(click on image to enlarge)
I must confess I hesitate to deal with the recent paper "Analysis of Proposed Programs to Mitigate Price Volatility in the U.S. Dairy Industry" by Charles F. Nicholson and Mark W. Stephenson which was just released.
My problem begins in the first paragraph:
Volatility of prices and incomes has been an issue of importance for the U.S. dairy industry since the early 1990s. Much of this volatility appears to arise in the dairy supply chain, particularly the production sector, consistent with observed patterns of behavior for other commodities (both agricultural and non-‐agricultural).
If you look at the above graph (fig 5 from the report)there is no evidence of volatility in the production sector. The report states, "It is apparent that the major segment of growth in U.S. milk supply is coming from dairy herds who are moving into a larger herd size category and the 740 herds in the largest herd size category (2000+ Head in year 2009) now account for more than 31 percent of the total milk supply." Then the authors state, "The cost structure of farms in the different herd size categories is quite different as is the responsiveness to price signals." which is to say large operations cannot respond to price signals.
If 31% of the milk supply cannot put on the brakes, why send the "price signal"?
Occam's razor (http://en.wikipedia.org/wiki/Occam's_razor) says, ""the simplest explanation is usually the correct one". When competing hypotheses are equal in other respects, the principle recommends selection of the hypothesis that introduces the fewest assumptions and postulates the fewest entities while still sufficiently answering the question." The rational thing to do is to eliminate those who cannot respond - to wit those over 1999 head.
They do not suggest this solution nor am I suggesting keeping all operations below 1999 head. Obviously, though, the idea should be on the table for discussion.
The paper concludes:
Milk price volatility has clearly become a significant problem for the dairy industry since the 1990s, although the underlying causes of volatility continue to be debated. Some observers have hypothesized that without an active Dairy Product Price Support Program dairy manufacturers will simply not hold enough commercial stocks of product to buffer supply and demand imbalances.
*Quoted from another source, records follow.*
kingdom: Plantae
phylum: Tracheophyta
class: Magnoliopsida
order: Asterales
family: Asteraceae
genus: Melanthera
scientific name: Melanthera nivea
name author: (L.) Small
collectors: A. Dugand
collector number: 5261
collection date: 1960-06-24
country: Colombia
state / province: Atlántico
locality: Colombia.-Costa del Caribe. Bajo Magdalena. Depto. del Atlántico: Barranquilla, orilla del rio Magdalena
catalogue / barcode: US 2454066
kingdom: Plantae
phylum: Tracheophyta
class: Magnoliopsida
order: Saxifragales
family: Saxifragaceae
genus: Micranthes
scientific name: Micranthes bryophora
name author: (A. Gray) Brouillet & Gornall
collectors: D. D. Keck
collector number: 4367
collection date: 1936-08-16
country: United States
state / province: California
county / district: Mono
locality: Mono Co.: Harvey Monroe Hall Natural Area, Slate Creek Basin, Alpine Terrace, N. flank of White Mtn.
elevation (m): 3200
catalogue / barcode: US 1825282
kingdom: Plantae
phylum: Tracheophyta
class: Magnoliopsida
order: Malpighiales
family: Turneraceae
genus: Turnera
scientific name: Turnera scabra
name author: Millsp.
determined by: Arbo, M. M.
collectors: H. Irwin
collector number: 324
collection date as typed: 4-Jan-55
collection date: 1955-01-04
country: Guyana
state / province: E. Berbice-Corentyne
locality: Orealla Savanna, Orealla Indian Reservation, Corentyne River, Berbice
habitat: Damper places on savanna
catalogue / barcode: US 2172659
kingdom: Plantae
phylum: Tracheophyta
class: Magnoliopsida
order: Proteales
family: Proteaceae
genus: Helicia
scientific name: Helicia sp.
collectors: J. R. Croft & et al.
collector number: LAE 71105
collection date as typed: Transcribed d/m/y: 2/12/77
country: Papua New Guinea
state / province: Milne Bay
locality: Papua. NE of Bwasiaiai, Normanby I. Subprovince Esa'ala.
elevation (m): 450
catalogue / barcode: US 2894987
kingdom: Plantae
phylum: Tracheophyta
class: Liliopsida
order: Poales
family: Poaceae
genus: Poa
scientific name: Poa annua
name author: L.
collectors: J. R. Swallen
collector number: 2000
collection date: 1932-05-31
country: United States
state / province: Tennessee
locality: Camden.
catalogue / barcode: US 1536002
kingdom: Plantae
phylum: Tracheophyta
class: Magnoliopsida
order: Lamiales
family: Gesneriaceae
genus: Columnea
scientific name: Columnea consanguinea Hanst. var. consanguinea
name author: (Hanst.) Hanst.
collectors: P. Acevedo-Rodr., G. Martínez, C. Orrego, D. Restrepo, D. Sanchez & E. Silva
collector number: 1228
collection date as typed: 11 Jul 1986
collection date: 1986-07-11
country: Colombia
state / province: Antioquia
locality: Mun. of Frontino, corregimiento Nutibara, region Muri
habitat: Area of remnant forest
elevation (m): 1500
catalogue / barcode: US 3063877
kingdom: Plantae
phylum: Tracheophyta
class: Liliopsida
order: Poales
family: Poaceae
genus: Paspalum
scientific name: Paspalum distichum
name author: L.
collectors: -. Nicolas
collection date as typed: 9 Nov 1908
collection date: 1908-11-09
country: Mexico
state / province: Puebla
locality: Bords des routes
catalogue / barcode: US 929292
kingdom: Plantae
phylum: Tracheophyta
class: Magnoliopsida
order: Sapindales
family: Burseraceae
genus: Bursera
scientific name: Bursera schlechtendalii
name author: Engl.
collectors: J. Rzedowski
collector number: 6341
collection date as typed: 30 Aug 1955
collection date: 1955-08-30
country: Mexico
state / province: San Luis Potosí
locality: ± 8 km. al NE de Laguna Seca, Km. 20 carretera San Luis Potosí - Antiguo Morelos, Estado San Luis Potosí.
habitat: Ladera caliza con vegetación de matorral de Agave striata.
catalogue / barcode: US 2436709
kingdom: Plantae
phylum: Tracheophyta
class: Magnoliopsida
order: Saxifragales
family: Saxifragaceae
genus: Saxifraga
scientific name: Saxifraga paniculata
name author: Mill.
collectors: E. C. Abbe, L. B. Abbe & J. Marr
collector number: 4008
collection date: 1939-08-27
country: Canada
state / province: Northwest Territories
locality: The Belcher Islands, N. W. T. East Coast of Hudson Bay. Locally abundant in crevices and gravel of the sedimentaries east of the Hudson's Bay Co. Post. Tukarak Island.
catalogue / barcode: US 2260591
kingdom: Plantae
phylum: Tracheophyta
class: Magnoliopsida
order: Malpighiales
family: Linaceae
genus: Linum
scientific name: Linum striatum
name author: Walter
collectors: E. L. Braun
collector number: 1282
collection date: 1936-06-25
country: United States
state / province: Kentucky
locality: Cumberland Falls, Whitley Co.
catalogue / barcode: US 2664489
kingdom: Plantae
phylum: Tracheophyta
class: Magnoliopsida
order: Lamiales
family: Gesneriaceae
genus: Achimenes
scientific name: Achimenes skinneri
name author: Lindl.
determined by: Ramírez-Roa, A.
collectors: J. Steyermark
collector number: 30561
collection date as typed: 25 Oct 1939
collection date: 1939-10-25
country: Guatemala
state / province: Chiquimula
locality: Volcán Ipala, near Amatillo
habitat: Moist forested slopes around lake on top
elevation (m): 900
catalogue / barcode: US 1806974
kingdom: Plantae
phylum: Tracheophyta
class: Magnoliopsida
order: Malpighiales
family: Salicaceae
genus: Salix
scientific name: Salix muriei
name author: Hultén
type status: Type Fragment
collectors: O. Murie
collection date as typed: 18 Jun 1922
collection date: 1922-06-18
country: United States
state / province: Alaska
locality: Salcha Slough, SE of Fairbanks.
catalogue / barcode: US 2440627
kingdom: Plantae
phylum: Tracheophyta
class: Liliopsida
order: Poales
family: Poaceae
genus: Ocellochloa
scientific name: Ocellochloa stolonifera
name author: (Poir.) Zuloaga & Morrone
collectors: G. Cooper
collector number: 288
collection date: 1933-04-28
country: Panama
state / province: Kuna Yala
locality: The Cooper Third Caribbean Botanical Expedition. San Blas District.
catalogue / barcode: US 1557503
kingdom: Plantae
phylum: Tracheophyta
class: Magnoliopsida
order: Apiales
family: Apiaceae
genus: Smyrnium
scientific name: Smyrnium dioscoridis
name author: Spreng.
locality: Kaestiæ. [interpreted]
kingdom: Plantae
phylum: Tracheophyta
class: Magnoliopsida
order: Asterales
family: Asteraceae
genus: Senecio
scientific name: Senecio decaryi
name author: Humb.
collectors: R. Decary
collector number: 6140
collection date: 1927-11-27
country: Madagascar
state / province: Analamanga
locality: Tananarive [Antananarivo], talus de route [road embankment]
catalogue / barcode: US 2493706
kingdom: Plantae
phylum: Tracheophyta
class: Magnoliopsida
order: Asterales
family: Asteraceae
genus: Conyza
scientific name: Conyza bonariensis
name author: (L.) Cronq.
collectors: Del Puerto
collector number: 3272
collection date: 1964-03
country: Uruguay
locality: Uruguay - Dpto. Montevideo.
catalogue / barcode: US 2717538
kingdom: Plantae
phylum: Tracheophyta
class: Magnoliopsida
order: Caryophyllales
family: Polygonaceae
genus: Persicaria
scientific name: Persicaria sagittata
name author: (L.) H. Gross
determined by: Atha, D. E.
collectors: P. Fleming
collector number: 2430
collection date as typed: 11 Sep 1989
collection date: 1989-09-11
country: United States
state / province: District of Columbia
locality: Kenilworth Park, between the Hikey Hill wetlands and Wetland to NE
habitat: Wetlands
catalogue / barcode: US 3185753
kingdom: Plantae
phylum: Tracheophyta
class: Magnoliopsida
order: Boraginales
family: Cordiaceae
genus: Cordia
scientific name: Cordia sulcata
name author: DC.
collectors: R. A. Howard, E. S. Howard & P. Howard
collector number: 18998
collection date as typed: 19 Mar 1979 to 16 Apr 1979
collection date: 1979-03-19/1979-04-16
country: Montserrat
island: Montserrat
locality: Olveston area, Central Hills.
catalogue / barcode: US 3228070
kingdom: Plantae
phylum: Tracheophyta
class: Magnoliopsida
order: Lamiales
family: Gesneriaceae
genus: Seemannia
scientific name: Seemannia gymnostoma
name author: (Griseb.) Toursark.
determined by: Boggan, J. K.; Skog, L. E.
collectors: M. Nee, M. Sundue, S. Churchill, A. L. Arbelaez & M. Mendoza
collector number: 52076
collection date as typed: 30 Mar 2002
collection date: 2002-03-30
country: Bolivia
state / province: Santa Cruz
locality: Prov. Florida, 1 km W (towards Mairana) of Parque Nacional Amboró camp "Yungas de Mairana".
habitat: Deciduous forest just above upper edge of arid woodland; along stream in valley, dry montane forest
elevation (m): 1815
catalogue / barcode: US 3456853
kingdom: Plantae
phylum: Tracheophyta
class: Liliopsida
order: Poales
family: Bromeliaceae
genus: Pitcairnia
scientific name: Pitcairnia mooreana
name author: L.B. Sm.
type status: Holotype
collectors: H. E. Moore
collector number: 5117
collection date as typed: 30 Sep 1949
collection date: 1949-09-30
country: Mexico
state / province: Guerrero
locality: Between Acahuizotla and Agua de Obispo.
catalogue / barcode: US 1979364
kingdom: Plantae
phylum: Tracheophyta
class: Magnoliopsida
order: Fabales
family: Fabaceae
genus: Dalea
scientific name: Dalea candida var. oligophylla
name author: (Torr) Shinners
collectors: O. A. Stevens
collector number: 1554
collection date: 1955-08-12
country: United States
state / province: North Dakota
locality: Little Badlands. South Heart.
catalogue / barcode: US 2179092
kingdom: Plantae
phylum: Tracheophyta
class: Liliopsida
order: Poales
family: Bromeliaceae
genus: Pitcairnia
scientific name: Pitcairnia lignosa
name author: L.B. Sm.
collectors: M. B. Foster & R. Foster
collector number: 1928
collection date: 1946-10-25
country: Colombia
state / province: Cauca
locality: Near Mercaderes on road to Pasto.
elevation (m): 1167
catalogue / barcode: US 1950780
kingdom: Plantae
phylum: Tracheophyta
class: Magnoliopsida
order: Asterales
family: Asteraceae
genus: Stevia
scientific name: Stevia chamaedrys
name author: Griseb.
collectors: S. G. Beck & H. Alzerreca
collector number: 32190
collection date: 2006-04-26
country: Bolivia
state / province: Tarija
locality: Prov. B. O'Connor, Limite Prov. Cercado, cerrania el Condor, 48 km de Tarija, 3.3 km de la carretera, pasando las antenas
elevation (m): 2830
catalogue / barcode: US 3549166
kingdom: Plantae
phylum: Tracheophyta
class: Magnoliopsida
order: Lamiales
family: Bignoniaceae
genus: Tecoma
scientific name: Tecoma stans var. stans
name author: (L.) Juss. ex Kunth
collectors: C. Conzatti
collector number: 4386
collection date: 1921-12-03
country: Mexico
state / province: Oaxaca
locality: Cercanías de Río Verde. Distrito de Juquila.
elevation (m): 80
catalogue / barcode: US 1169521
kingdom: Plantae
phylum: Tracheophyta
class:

Others have suggested that it is our emergence into world trade in dairy products that has been a cause of the price swings. Still others have suggested that it is simply a faulty price discovery mechanism in the Federal Milk Marketing Order system. But some dairy producers have also suggested that volatility results from rational responses to profitability incentives in the absence of coordinated expansion decisions.
Pretty much a "tea leaf" reading.
The is no mention of the CME relative to volatility. At the very least there should be some mention of the correlation of price and production - none. In California where most of the production gains originated, the correlation between price and production for the last 20 years is minus .13.